Earlier this week I wrote of my dismay with reviewers who give away too much of a book, yet as I sit down to discuss Kazuo Ishiguro’s Never Let Me Go, I can’t think of any way to really do it justice without revealing some of the major plot points. As always, the major reason to read a work by Ishiguro is his prose, which is lyrical easily conjures all sorts of emotions. Therefore, I am not going to worry too much about what I feel I must spoil, though readers who want to approach the work freshly would be advised to stop reading now.
The story focuses on Kathy H. and two of her classmates at the elite prep school, Hailsham. Yet, it doesn’t take long to realize that things are not as they seem. The school is taught by ‘Guardians,’ and the children are being raised so that they will give ‘donations.’ Kathy becomes a ‘carer,’ and as the narrative progresses, the true purpose of the students’ mission becomes clear: they are all clones, and after they reach adulthood, they will be forced to donate their vital organs to ‘normal’ people.
All through the book, I kept wondering what the point of Hailsham really was. Why spend so much time and resources to educate clones who have no other purpose to the greater community than to dispense their organs in a timely way? At the book’s conclusion, as Kathy H. travels to speak with the former head Guardian, it is revealed that the school was a social experiment. We as readers have been insulated from the viewpoint outside the community of the main characters, so the only concept we get of the greater British community is through their eyes. Here for the first time, we are made aware of the fierce debate concerning whether or not the children/clones had souls and whether it was appropriate to use them in this manner.
Ishiguro deals with this problem on the personal level, so the concerns of greater society are only of peripheral importance in his narrative. However, it is clear to me that by using clones, people who are stripped of much of what we consider common experience (parents, hope for the future, etc.), he is able to get at some underlying essence we all have that makes us human. Even apart from these things, no reader could casually say that Kathy H. didn’t have a soul just because she is a clone. Her story is too well rendered for that to be the case.

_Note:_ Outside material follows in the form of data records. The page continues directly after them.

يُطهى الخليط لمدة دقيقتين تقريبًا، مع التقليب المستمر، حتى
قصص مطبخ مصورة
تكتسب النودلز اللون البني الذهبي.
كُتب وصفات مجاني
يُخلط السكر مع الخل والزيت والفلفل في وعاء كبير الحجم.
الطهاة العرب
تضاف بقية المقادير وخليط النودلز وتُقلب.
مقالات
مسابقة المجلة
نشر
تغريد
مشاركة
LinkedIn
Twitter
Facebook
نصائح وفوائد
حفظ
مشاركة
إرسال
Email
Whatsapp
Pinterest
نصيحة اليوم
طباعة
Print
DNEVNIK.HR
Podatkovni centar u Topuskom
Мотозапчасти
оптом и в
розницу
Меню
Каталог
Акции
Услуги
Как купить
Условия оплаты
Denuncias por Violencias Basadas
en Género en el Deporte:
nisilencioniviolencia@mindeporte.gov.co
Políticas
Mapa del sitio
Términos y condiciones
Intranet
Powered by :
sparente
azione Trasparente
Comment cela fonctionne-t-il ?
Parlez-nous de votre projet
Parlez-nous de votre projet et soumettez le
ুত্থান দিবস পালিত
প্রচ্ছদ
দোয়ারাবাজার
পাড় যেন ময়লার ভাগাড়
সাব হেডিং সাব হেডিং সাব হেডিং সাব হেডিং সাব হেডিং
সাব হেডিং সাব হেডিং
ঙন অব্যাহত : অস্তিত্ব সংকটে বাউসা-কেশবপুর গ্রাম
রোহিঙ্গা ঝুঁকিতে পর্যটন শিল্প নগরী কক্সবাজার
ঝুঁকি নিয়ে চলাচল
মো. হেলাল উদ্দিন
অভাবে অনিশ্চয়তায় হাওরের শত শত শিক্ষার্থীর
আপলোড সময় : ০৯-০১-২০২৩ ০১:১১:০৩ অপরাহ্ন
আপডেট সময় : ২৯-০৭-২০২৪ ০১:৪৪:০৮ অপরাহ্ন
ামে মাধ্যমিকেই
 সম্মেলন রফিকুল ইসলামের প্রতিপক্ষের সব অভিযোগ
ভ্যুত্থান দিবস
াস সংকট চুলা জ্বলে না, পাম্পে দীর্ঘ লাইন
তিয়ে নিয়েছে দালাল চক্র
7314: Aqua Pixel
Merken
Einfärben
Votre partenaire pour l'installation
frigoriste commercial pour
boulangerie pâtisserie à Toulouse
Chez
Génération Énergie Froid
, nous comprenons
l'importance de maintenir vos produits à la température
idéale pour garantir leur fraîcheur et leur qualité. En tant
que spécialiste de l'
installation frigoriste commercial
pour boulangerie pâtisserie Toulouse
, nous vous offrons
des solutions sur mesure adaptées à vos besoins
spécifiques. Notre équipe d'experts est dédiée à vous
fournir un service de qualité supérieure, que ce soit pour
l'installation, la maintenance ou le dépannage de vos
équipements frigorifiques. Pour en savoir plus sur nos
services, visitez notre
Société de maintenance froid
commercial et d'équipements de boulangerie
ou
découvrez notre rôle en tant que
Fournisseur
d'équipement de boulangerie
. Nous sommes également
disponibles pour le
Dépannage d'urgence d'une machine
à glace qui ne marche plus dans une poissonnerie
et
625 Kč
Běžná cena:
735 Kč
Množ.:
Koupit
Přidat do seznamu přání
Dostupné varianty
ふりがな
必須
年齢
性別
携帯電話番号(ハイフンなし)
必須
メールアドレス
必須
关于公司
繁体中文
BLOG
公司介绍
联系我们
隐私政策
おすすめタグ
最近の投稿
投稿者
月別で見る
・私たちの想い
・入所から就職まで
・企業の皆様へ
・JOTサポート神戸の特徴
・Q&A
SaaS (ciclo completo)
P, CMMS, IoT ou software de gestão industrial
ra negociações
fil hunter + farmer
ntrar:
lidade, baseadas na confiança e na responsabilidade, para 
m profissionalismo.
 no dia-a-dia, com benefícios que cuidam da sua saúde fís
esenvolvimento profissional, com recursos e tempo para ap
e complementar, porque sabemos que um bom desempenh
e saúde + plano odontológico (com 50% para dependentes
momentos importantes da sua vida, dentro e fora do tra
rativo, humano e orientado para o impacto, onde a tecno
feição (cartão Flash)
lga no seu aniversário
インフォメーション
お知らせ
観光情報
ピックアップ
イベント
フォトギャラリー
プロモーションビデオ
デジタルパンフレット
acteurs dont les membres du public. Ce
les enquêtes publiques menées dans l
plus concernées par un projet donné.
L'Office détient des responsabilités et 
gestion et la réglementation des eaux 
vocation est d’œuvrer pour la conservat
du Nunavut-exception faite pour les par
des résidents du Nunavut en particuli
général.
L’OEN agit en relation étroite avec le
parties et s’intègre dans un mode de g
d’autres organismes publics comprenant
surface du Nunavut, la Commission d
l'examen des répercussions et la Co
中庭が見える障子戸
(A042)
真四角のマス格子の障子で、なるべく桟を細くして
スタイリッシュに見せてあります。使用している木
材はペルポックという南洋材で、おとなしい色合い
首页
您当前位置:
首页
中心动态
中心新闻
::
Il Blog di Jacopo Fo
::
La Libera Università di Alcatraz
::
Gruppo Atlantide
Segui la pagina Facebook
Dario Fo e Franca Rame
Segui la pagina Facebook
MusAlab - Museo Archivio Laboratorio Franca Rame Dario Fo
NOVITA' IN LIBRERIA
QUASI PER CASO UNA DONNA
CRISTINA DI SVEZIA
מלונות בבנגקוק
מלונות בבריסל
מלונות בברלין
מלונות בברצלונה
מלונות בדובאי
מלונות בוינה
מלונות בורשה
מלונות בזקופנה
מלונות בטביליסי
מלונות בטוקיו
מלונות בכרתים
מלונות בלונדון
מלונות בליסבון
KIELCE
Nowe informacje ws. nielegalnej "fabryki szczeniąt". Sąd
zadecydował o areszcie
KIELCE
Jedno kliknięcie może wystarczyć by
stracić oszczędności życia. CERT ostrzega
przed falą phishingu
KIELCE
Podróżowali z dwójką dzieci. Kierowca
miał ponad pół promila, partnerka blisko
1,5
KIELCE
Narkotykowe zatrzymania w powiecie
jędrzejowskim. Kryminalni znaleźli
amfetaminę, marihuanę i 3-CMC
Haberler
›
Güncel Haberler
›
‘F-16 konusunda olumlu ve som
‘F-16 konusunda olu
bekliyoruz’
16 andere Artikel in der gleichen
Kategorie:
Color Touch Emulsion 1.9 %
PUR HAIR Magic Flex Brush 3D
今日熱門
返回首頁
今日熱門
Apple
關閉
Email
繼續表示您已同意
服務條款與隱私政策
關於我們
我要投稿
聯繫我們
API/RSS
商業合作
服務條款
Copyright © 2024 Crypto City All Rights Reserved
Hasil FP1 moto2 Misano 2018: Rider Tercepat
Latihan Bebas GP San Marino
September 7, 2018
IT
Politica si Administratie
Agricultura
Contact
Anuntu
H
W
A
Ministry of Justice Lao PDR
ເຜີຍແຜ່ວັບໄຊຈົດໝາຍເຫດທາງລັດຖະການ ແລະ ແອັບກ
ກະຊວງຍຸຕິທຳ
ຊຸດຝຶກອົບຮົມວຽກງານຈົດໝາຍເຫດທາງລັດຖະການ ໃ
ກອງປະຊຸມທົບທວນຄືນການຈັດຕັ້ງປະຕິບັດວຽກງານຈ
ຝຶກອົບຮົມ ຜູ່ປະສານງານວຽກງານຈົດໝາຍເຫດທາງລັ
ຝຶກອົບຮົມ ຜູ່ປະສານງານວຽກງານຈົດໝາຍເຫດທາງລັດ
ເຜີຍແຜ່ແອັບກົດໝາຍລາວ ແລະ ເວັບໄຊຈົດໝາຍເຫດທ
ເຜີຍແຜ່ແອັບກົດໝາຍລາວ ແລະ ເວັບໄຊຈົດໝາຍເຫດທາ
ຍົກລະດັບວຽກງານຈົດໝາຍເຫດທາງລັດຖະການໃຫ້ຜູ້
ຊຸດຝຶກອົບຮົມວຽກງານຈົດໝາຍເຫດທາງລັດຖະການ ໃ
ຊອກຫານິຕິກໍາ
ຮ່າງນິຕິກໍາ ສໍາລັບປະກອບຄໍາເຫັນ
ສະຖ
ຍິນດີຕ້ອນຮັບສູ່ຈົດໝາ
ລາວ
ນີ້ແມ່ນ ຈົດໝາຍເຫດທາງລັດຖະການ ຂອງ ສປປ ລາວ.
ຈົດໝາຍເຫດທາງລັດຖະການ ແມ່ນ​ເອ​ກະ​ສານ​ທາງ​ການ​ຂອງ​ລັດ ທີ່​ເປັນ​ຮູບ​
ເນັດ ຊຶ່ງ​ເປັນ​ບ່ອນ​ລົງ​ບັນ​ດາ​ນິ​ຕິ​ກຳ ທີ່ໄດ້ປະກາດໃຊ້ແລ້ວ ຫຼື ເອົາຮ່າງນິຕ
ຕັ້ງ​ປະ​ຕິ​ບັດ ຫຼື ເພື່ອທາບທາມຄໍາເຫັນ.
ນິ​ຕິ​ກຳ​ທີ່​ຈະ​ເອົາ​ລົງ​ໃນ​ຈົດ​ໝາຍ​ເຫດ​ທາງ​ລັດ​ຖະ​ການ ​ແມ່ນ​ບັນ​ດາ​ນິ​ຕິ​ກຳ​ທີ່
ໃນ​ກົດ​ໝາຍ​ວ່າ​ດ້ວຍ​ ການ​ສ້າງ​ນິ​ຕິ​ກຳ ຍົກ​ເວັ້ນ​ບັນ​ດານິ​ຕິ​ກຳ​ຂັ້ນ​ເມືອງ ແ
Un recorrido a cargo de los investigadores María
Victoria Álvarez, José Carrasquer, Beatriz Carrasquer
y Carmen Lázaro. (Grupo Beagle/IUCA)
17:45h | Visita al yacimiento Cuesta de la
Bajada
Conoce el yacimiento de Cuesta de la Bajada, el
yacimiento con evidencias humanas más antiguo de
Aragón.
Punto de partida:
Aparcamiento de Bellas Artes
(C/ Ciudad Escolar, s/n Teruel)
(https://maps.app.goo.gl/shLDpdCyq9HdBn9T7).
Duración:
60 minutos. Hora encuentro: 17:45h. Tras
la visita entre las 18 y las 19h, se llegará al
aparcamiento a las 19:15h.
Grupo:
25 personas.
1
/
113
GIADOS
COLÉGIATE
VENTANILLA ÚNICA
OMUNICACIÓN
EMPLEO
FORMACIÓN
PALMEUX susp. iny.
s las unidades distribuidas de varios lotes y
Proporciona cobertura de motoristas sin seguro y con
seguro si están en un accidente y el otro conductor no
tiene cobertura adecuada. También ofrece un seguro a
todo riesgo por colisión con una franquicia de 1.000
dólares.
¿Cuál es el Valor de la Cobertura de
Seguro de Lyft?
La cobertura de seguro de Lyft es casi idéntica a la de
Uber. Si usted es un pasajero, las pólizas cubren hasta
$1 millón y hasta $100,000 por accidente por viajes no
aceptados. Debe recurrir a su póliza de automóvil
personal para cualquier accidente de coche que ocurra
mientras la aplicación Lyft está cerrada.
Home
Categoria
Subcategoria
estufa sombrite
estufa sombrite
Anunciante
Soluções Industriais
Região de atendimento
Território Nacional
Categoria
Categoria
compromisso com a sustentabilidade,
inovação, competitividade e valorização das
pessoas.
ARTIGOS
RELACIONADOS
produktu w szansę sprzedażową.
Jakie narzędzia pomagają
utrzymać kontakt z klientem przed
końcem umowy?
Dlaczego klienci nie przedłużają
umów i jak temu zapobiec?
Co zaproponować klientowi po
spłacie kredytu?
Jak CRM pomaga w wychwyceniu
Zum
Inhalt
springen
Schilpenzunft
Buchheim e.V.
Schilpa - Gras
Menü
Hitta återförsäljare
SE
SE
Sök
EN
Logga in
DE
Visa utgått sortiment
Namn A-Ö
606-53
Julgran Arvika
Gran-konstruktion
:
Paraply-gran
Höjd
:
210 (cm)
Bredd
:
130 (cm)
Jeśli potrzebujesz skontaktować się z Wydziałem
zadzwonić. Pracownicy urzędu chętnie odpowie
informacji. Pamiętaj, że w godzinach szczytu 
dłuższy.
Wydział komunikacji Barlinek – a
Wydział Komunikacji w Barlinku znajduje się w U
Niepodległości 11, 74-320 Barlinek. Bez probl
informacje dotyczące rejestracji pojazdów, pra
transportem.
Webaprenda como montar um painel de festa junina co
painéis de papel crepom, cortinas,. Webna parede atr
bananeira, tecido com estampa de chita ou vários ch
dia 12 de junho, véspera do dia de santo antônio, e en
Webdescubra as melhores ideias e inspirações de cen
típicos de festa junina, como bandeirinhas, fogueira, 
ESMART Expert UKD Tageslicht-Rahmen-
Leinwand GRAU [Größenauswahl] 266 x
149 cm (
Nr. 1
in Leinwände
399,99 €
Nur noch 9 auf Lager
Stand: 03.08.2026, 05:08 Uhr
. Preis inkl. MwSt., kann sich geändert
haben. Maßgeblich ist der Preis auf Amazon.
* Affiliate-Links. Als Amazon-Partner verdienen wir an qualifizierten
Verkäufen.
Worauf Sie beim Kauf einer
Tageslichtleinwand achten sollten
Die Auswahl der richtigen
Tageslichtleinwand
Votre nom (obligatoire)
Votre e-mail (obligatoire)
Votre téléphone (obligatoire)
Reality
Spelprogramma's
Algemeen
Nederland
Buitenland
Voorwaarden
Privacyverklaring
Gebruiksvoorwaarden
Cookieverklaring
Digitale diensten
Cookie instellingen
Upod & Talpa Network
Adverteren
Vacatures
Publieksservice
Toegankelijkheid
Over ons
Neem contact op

As I finished the book, I read Gary Greenberg’s recent review of neurochemistry books in Harper’s. According to the article, recent neuroscience is coming closer to state definitively that the Cartesian model of the ghost in the machine isn’t accurate. Instead, what makes us ‘us’ is isn’t what is in our brain, it is our brain. As the article claims, the frontal cortex ‘is the substrate of our individuality…not just our cognitive capabilities, but our character—our personhood, so to speak—resides’ here. And though the article goes into some surprisingly Brechtian territory, it isn’t germane to Ishiguro’s novel.
I am not claiming that Ishiguro’s purpose was to campaign for clones’ rights. That said, reading these two pieces in conjunction caused me to question the very idea of a similar operation being present in our world. Despite the fact that we ‘normal’ people would live in a world free of cancer and terminal disease, I think as neuroscience continues to advance we would have no choice but to admit that clones such as Kathy H. are no less human than we. The only difference noted between clones and others is their inability to procreate; nothing that would suggest varying brain chemistry is touched upon.
A profound novel is one that causes us to question the reality that we live in, along with providing a compelling and intelligent narrative. Never Let Me Go delivers on both counts.